MEZZALORO INZOLIA-CATARATTO IGT SICILIAN TERRE - BAGLIO ORO
An intriguing, fine, fresh and savory wine, with an excellent quality-price ratio, which goes perfectly with gourmet appetizers, first and second courses based on fish and vegetables.
Born from the meeting of two great Sicilian vines, Inzolia and Cataratto, in a practical Bagging Box, which will keep your wine fresh during long family meals, made even more convenient by a practical daisy to pour it and toast with more taste together with friends and relatives
INZOLIA: It is a vine of good productivity, quite resistant to the most common diseases especially if grown near the sea, where the brackish environment helps the plant to defend itself from mold. It germinates late, around the first ten days of April, and ripens in mid-September.
The clusters are quite large, characterized by berries with thick yellow skin and rich in tannin, and firm and crunchy pulp.

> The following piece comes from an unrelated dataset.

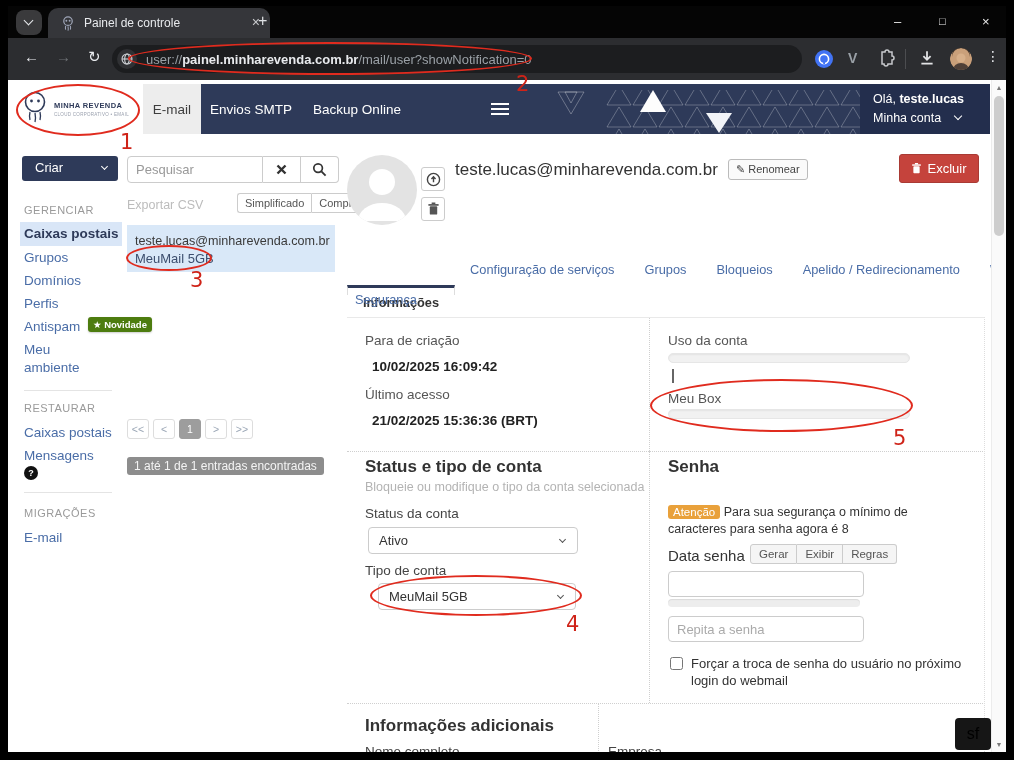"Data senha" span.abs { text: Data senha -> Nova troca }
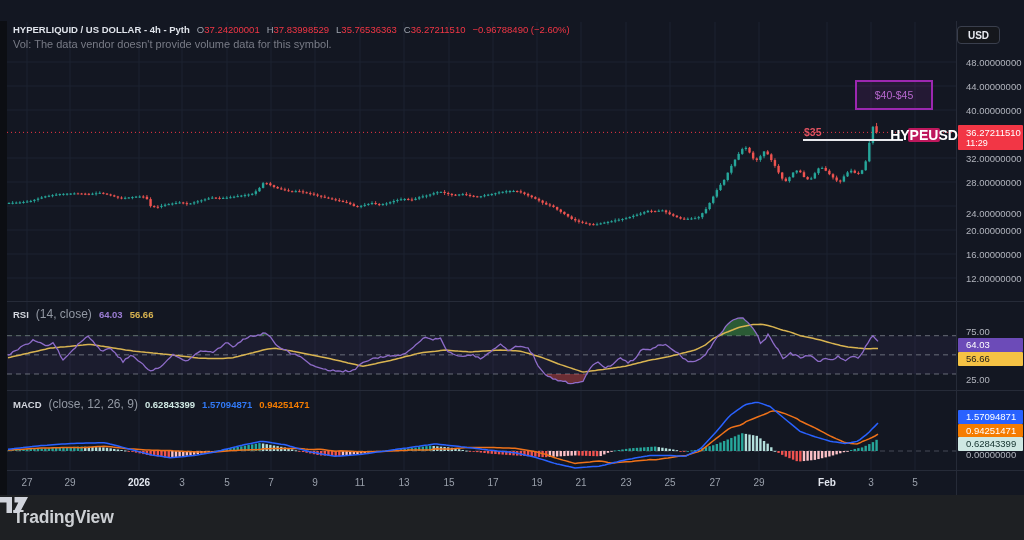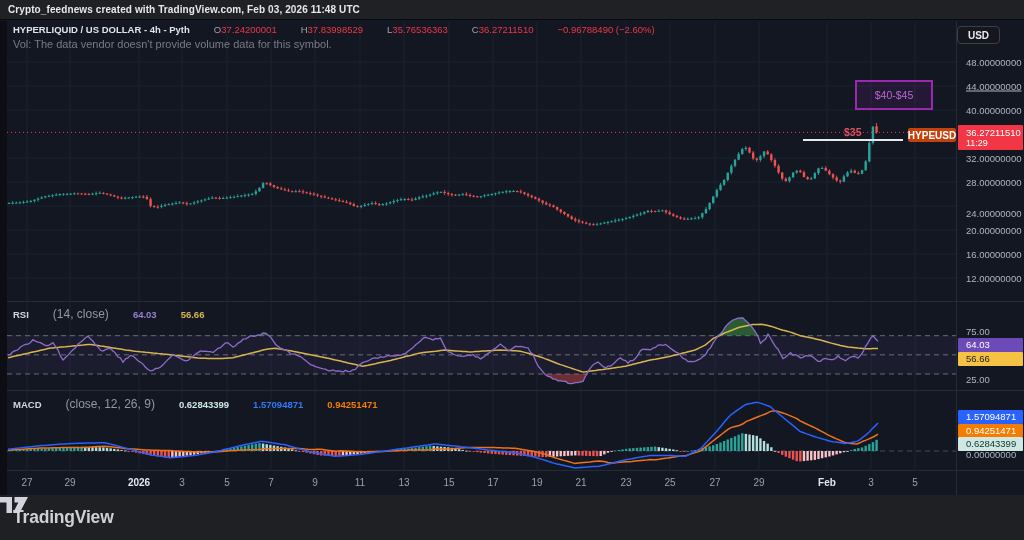"Crypto_feednews created with" div.abs { html: <div> <span>Crypto_feednews created with TradingView.com, Feb 03, 2026 11:48 UTC</span> </div> -> none }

Inzolia is ideal for an aperitif and with all fish dishes: its softness goes perfectly with crustaceans and molluscs, which do not like combinations with wines that are too acidic that would cover their sweet and at the same time salty flavor.
The serving temperature must be cool, around 10 degrees, to accentuate the iodized notes and the hard parts of the drink without mortifying the pleasant olfactory expression of a wine which, if produced in the most suitable terroirs, is able to refine in the bottle even for a few years.
CATARRATTO: It has a medium-sized cluster, pyramidal, elongated and compact, with two wings. The berries are also medium-sized, spherical, not very pruinose, green-yellow tending to golden on surfaces exposed to direct sunlight. It tolerates parasites and diseases well even if it suffers from acinellation and dripping which make its very productive yields quite inconstant. Ripening is medium.
The catarratto (or rather "the catarratti") would be a progenitor of the garganega, a grape widespread in Veneto. It experienced a great fortune in the second half of the twentieth century due to its great productivity, also returning to the production of Marsala wine. At the end of the century it lost part of its importance, to the partial advantage of grillo and international grapes, but it remains the first grape grown in Sicily and the second in Italy after the Tuscan Trebbiano.
Catarratto wine is characterized by high acidity which positively influences the aromatic and gustatory freshness; on the olfactory level, the scent of white flowers is the most widespread. In the mouth it is savory and dry, but this does not compromise its shelf life.
appreciated by experts and non-experts, a decade ago it saw its regional diffusion decrease to make room for international vines particularly in demand by the market. However, the work in the cellar to be able to enhance the characteristics of this vine has never stopped and has made use of the contribution of scientific studies that have better defined its profile.